Population PK Modelling
Population PK modelling uses a mixed-effects approach to simultaneously analyse PK data from all subjects in a study, or across multiple studies, and to identify covariates, such as body weight, renal function, or hepatic function, that explain variability in drug exposure between individuals. Population PK models are increasingly required as part of the regulatory submission package. The FDA’s guidance on population pharmacokinetics describes the expectations for population PK analysis in NDA and BLA submissions.

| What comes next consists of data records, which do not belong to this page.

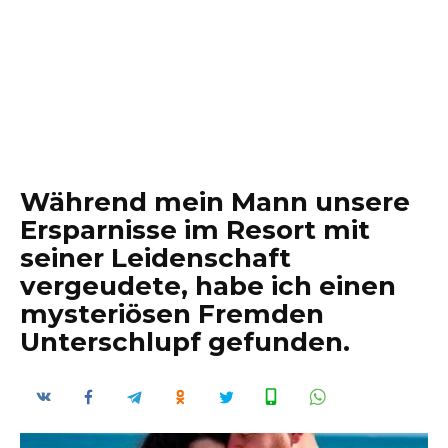
Während mein Mann unsere
Ersparnisse im Resort mit
seiner Leidenschaft
vergeudete, habe ich einen
mysteriösen Fremden
Unterschlupf gefunden.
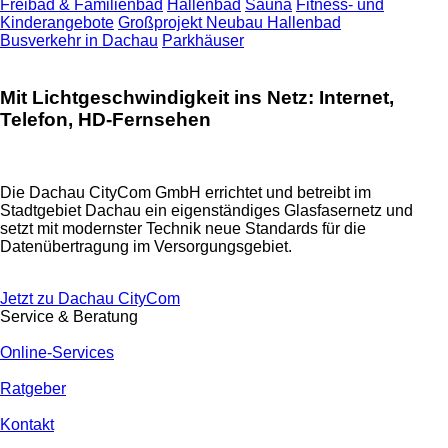
Freibad & Familienbad
Hallenbad
Sauna
Fitness- und
Kinderangebote
Großprojekt Neubau Hallenbad
Busverkehr in Dachau
Parkhäuser
Mit Lichtgeschwindigkeit ins Netz: Internet,
Telefon, HD-Fernsehen
Die Dachau CityCom GmbH errichtet und betreibt im
Stadtgebiet Dachau ein eigenständiges Glasfasernetz und
setzt mit modernster Technik neue Standards für die
Datenübertragung im Versorgungsgebiet.
Jetzt zu Dachau CityCom
Service & Beratung
Online-Services
Ratgeber
Kontakt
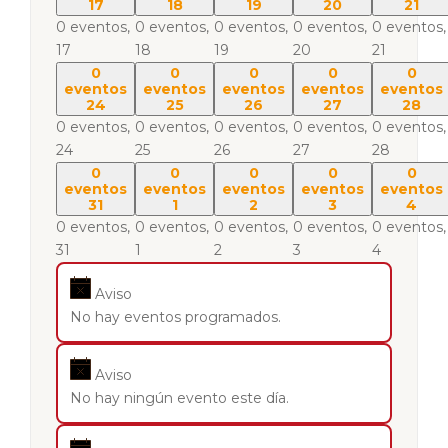
17
18
19
20
21
0 eventos,
0 eventos,
0 eventos,
0 eventos,
0 eventos,
17
18
19
20
21
0
0
0
0
0
eventos
eventos
eventos
eventos
eventos
24
25
26
27
28
0 eventos,
0 eventos,
0 eventos,
0 eventos,
0 eventos,
24
25
26
27
28
0
0
0
0
0
eventos
eventos
eventos
eventos
eventos
31
1
2
3
4
0 eventos,
0 eventos,
0 eventos,
0 eventos,
0 eventos,
31
1
2
3
4
Aviso
No hay eventos programados.
Aviso
No hay ningún evento este día.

PK/PD Modelling for Dose Selection
PK/PD modelling links drug exposure to a pharmacodynamic effect, whether a biomarker response, a clinical outcome, or a safety signal, through a mathematical relationship. The most commonly used models for concentration-effect relationships are the Emax model and its variants, which describe the sigmoidal relationship between drug concentration and effect with parameters including the maximum effect (Emax), the concentration producing 50% of maximum effect (EC50), and the Hill coefficient describing the steepness of the relationship.

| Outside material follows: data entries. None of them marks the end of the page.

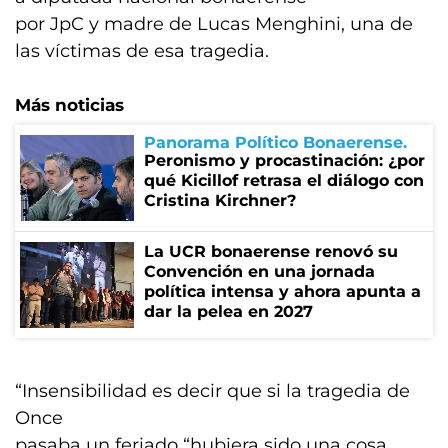
por JpC y madre de Lucas Menghini, una de
las víctimas de esa tragedia.
Más noticias
Panorama Político Bonaerense
Peronismo y procastinación: ¿por
qué Kicillof retrasa el diálogo con
Cristina Kirchner?
La UCR bonaerense renovó su
Convención en una jornada
política intensa y ahora apunta a
dar la pelea en 2027
“Insensibilidad es decir que si la tragedia de
Once
pasaba un feriado “hubiera sido una cosa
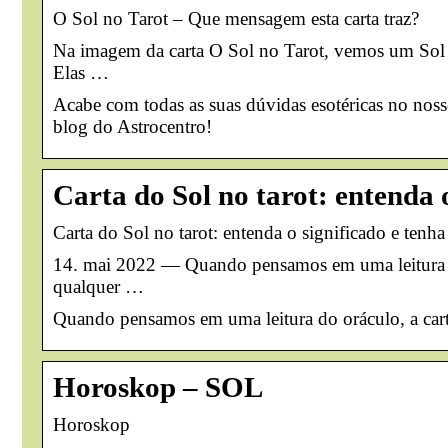
O Sol no Tarot – Que mensagem esta carta traz?
Na imagem da carta O Sol no Tarot, vemos um Sol g
Elas …
Acabe com todas as suas dúvidas esotéricas no noss
blog do Astrocentro!
Carta do Sol no tarot: entenda 
Carta do Sol no tarot: entenda o significado e tenha
14. mai 2022 — Quando pensamos em uma leitura do o
qualquer …
Quando pensamos em uma leitura do oráculo, a cart
Horoskop – SOL
Horoskop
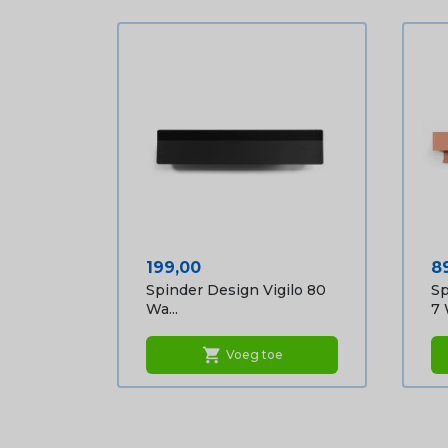
Prijs
Pr
199,00
8
Spinder Design Vigilo 80
Sp
Wa...
7 
shopping_cart
Voeg toe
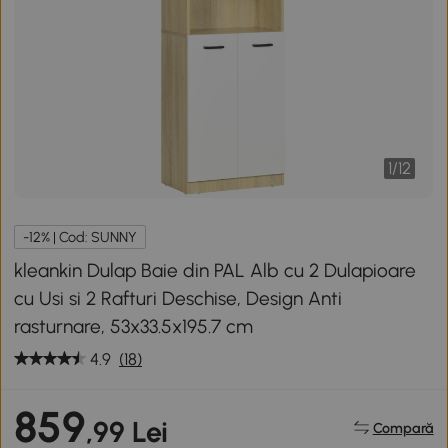
1
/
12
-12% | Cod: SUNNY
kleankin Dulap Baie din PAL Alb cu 2 Dulapioare
cu Usi si 2 Rafturi Deschise, Design Anti
rasturnare, 53x33.5x195.7 cm
4.9
(18)
859
,99 Lei
Compară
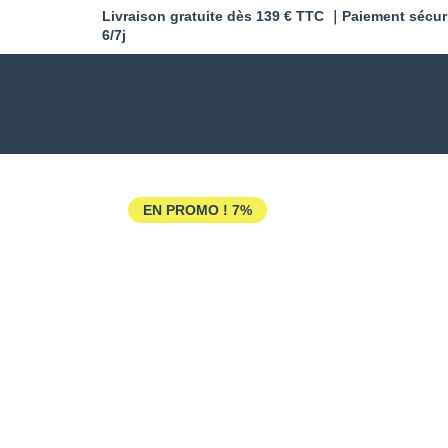
Livraison gratuite dès 139 € TTC ｜Paiement sécur
6/7j
EN PROMO !
7%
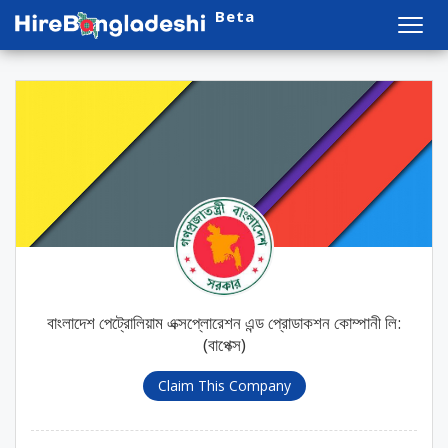
Beta
Toggl
navig
বাংলাদেশ পেট্রোলিয়াম এক্সপ্লোরেশন এন্ড প্রোডাকশন কোম্পানী লি:
(বাপেক্স)
Claim This Company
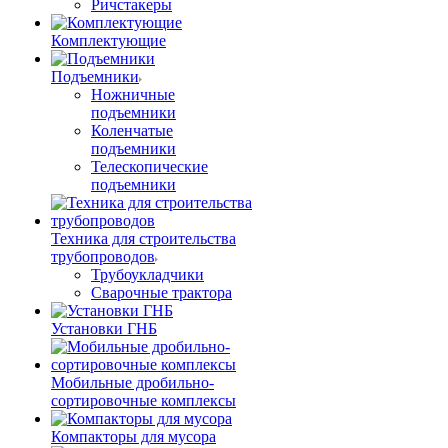
Ричстакеры
Комплектующие
Подъемники
Ножничные
подъемники
Коленчатые
подъемники
Телескопические
подъемники
Техника для строительства
трубопроводов
Трубоукладчики
Сварочные трактора
Установки ГНБ
Мобильные дробильно-
сортировочные комплексы
Компакторы для мусора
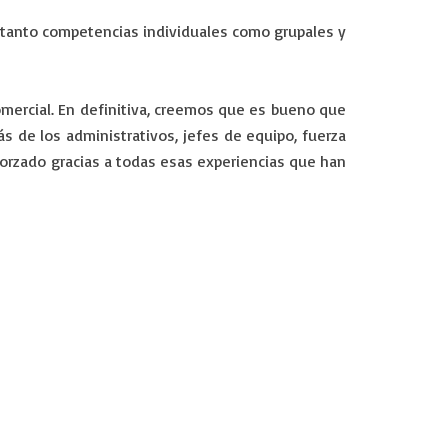
r tanto competencias individuales como grupales y
mercial. En definitiva, creemos que es bueno que
s de los administrativos, jefes de equipo, fuerza
orzado gracias a todas esas experiencias que han
eremos que te preocupes por nada. Somos tu empresa de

Building a PK Study Package That Answers Regulatory Questions
A well-structured PK programme in early clinical development generates the data needed to make dose selection decisions for subsequent studies and to address the PK questions that will arise in regulatory review. Key components of an early clinical PK package include a single ascending dose study, a multiple ascending dose study, and often a food effect study for oral products.
The FDA’s M3(R2) guideline on non-clinical safety studies and the EMA’s guidance on first-in-human studies both address the PK characterisation expected before clinical dose escalation, and the FDA’s clinical pharmacology guidance documents set out the expectations for the PK data package supporting NDA submissions. Designing a study programme with the regulatory endpoint in mind from the outset avoids the need for additional studies to fill data gaps at the time of submission.
Ardena’s PK/PD Services at Assen
Ardena’s bioanalytical team in Assen provides the sample analysis services that generate the concentration-time data underpinning PK/PD programmes, using validated LC-MS/MS and ligand-binding assay methods. The team supports NCA reporting and works with clinical pharmacology partners to provide the bioanalytical component of population PK and PK/PD analyses.
Integrated PK and immunogenicity data from the same study is a particular capability: understanding whether elevated or reduced drug exposure in a subset of subjects is linked to ADA development is a question that requires both datasets to be available and interpreted in parallel.